:: Work task ::
In the entries below, count every line with the string "github". State the count and nothing else.

Collection entries:
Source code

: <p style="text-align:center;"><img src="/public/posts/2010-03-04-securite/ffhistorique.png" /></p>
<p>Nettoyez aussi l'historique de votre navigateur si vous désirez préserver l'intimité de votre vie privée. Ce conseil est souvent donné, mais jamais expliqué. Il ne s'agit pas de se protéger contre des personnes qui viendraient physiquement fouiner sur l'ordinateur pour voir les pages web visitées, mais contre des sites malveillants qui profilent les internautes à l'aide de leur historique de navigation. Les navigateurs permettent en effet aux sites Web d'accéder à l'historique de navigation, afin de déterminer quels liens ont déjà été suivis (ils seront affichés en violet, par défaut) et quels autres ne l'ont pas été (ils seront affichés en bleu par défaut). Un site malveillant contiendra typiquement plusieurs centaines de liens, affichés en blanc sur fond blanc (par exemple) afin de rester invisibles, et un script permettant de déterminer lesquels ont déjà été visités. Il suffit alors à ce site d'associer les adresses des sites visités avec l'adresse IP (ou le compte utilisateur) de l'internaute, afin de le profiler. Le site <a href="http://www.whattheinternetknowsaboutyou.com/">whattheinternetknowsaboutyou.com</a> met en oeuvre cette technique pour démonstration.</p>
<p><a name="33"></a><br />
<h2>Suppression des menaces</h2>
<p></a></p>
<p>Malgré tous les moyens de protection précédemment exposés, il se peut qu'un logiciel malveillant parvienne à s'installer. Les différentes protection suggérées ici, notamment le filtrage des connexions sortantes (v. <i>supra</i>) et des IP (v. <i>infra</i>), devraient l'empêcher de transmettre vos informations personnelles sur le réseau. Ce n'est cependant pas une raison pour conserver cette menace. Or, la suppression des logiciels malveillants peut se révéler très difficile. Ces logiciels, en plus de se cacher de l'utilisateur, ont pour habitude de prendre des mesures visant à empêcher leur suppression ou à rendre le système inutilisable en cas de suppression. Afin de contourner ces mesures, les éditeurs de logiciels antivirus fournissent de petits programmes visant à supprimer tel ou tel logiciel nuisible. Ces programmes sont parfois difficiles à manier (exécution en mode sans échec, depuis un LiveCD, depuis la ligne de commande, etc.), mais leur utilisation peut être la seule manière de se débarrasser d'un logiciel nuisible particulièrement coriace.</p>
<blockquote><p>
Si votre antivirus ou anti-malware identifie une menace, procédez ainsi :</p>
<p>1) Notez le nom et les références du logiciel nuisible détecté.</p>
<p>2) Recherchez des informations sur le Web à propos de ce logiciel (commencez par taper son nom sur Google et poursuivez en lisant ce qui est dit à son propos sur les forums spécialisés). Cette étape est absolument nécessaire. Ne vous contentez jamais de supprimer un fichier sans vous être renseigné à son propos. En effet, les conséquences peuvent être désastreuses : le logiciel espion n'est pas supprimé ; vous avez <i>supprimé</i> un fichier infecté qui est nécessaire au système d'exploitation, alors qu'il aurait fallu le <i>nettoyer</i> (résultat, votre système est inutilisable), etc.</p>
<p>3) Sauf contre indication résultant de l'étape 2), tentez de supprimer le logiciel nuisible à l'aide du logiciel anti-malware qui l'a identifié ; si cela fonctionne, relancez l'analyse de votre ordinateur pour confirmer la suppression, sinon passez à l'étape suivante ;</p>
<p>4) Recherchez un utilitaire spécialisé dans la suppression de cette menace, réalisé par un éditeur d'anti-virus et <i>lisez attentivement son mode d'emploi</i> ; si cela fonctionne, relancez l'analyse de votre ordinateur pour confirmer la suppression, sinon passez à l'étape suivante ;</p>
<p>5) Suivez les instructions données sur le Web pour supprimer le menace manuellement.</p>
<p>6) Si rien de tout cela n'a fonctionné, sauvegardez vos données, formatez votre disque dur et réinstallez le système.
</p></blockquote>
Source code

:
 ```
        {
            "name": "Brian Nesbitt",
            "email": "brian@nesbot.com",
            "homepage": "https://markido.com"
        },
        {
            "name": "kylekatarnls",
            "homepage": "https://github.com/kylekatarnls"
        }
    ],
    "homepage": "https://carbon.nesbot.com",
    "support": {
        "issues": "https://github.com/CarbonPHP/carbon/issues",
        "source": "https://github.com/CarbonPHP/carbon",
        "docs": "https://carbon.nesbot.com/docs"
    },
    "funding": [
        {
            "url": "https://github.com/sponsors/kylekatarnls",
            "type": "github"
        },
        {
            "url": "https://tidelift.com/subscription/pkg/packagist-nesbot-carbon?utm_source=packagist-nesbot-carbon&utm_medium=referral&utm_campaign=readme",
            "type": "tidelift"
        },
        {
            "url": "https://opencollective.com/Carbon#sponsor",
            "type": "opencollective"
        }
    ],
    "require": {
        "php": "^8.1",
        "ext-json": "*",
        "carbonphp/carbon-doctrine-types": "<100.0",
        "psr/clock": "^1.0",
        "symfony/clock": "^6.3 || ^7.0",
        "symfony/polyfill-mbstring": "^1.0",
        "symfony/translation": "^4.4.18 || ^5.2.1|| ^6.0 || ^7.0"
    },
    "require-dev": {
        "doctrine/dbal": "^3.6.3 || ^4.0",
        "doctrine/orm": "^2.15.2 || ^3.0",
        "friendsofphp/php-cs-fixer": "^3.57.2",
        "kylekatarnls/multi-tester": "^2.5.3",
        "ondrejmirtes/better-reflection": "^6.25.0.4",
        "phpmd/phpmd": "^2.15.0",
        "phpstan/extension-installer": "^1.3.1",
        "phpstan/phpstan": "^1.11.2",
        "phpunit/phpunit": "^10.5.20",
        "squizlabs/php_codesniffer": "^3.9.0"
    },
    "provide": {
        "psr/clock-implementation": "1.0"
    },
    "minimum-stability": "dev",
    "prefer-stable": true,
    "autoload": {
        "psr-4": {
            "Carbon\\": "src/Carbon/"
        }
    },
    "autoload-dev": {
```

:: Your solution ::
5